TASK REQUIREMENTS
Print every line of the entries below with no changes, in the same order.

LISTED ENTRIES

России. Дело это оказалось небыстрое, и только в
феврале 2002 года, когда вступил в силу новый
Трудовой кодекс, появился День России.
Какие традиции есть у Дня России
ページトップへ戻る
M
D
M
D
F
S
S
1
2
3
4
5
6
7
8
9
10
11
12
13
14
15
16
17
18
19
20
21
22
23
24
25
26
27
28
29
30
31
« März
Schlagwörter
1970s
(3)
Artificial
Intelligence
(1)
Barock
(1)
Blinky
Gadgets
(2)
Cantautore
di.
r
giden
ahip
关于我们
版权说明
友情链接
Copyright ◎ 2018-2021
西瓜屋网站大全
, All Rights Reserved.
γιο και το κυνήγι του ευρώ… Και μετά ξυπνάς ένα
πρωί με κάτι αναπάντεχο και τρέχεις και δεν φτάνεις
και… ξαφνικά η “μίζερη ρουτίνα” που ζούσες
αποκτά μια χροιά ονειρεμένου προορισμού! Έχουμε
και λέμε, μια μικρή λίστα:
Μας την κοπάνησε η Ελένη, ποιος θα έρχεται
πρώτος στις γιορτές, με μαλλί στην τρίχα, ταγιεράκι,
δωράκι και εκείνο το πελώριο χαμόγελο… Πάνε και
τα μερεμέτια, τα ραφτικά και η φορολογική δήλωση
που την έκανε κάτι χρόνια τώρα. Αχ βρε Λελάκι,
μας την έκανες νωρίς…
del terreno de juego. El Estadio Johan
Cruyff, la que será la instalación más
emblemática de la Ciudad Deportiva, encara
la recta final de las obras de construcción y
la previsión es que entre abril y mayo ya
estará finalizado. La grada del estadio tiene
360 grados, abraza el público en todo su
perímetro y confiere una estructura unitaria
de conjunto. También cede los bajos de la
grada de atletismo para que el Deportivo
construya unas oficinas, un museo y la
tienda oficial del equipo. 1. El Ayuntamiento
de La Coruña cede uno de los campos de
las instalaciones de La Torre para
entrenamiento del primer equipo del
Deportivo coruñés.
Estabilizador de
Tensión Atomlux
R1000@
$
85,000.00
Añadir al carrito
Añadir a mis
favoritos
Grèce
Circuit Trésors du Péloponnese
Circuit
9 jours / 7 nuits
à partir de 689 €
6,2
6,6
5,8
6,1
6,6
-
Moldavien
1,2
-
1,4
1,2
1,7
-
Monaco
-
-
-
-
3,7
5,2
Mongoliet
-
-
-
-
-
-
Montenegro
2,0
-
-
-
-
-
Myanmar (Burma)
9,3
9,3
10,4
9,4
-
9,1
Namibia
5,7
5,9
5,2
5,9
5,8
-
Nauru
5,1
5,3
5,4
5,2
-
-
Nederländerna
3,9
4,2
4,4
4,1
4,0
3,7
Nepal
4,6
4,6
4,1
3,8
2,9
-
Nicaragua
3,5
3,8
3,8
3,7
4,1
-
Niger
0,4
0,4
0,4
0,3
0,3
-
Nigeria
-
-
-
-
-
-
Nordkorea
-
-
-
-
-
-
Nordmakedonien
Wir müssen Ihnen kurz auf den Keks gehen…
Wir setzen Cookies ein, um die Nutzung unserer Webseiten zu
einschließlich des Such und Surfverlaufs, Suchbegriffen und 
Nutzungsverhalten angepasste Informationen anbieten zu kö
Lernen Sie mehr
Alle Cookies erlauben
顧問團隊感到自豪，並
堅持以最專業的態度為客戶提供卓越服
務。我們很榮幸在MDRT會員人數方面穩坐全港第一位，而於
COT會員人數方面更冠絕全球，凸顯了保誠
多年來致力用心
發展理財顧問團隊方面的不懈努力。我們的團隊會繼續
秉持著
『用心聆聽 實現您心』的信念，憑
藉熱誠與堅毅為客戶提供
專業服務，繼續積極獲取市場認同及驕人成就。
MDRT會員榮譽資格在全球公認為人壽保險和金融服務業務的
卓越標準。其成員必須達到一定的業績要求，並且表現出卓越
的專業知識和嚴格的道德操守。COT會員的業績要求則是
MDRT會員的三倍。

RESULT OF THE TASK
России. Дело это оказалось небыстрое, и только в
феврале 2002 года, когда вступил в силу новый
Трудовой кодекс, появился День России.
Какие традиции есть у Дня России
ページトップへ戻る
M
D
M
D
F
S
S
1
2
3
4
5
6
7
8
9
10
11
12
13
14
15
16
17
18
19
20
21
22
23
24
25
26
27
28
29
30
31
« März
Schlagwörter
1970s
(3)
Artificial
Intelligence
(1)
Barock
(1)
Blinky
Gadgets
(2)
Cantautore
di.
r
giden
ahip
关于我们
版权说明
友情链接
Copyright ◎ 2018-2021
西瓜屋网站大全
, All Rights Reserved.
γιο και το κυνήγι του ευρώ… Και μετά ξυπνάς ένα
πρωί με κάτι αναπάντεχο και τρέχεις και δεν φτάνεις
και… ξαφνικά η “μίζερη ρουτίνα” που ζούσες
αποκτά μια χροιά ονειρεμένου προορισμού! Έχουμε
και λέμε, μια μικρή λίστα:
Μας την κοπάνησε η Ελένη, ποιος θα έρχεται
πρώτος στις γιορτές, με μαλλί στην τρίχα, ταγιεράκι,
δωράκι και εκείνο το πελώριο χαμόγελο… Πάνε και
τα μερεμέτια, τα ραφτικά και η φορολογική δήλωση
που την έκανε κάτι χρόνια τώρα. Αχ βρε Λελάκι,
μας την έκανες νωρίς…
del terreno de juego. El Estadio Johan
Cruyff, la que será la instalación más
emblemática de la Ciudad Deportiva, encara
la recta final de las obras de construcción y
la previsión es que entre abril y mayo ya
estará finalizado. La grada del estadio tiene
360 grados, abraza el público en todo su
perímetro y confiere una estructura unitaria
de conjunto. También cede los bajos de la
grada de atletismo para que el Deportivo
construya unas oficinas, un museo y la
tienda oficial del equipo. 1. El Ayuntamiento
de La Coruña cede uno de los campos de
las instalaciones de La Torre para
entrenamiento del primer equipo del
Deportivo coruñés.
Estabilizador de
Tensión Atomlux
R1000@
$
85,000.00
Añadir al carrito
Añadir a mis
favoritos
Grèce
Circuit Trésors du Péloponnese
Circuit
9 jours / 7 nuits
à partir de 689 €
6,2
6,6
5,8
6,1
6,6
-
Moldavien
1,2
-
1,4
1,2
1,7
-
Monaco
-
-
-
-
3,7
5,2
Mongoliet
-
-
-
-
-
-
Montenegro
2,0
-
-
-
-
-
Myanmar (Burma)
9,3
9,3
10,4
9,4
-
9,1
Namibia
5,7
5,9
5,2
5,9
5,8
-
Nauru
5,1
5,3
5,4
5,2
-
-
Nederländerna
3,9
4,2
4,4
4,1
4,0
3,7
Nepal
4,6
4,6
4,1
3,8
2,9
-
Nicaragua
3,5
3,8
3,8
3,7
4,1
-
Niger
0,4
0,4
0,4
0,3
0,3
-
Nigeria
-
-
-
-
-
-
Nordkorea
-
-
-
-
-
-
Nordmakedonien
Wir müssen Ihnen kurz auf den Keks gehen…
Wir setzen Cookies ein, um die Nutzung unserer Webseiten zu
einschließlich des Such und Surfverlaufs, Suchbegriffen und 
Nutzungsverhalten angepasste Informationen anbieten zu kö
Lernen Sie mehr
Alle Cookies erlauben
顧問團隊感到自豪，並
堅持以最專業的態度為客戶提供卓越服
務。我們很榮幸在MDRT會員人數方面穩坐全港第一位，而於
COT會員人數方面更冠絕全球，凸顯了保誠
多年來致力用心
發展理財顧問團隊方面的不懈努力。我們的團隊會繼續
秉持著
『用心聆聽 實現您心』的信念，憑
藉熱誠與堅毅為客戶提供
專業服務，繼續積極獲取市場認同及驕人成就。
MDRT會員榮譽資格在全球公認為人壽保險和金融服務業務的
卓越標準。其成員必須達到一定的業績要求，並且表現出卓越
的專業知識和嚴格的道德操守。COT會員的業績要求則是
MDRT會員的三倍。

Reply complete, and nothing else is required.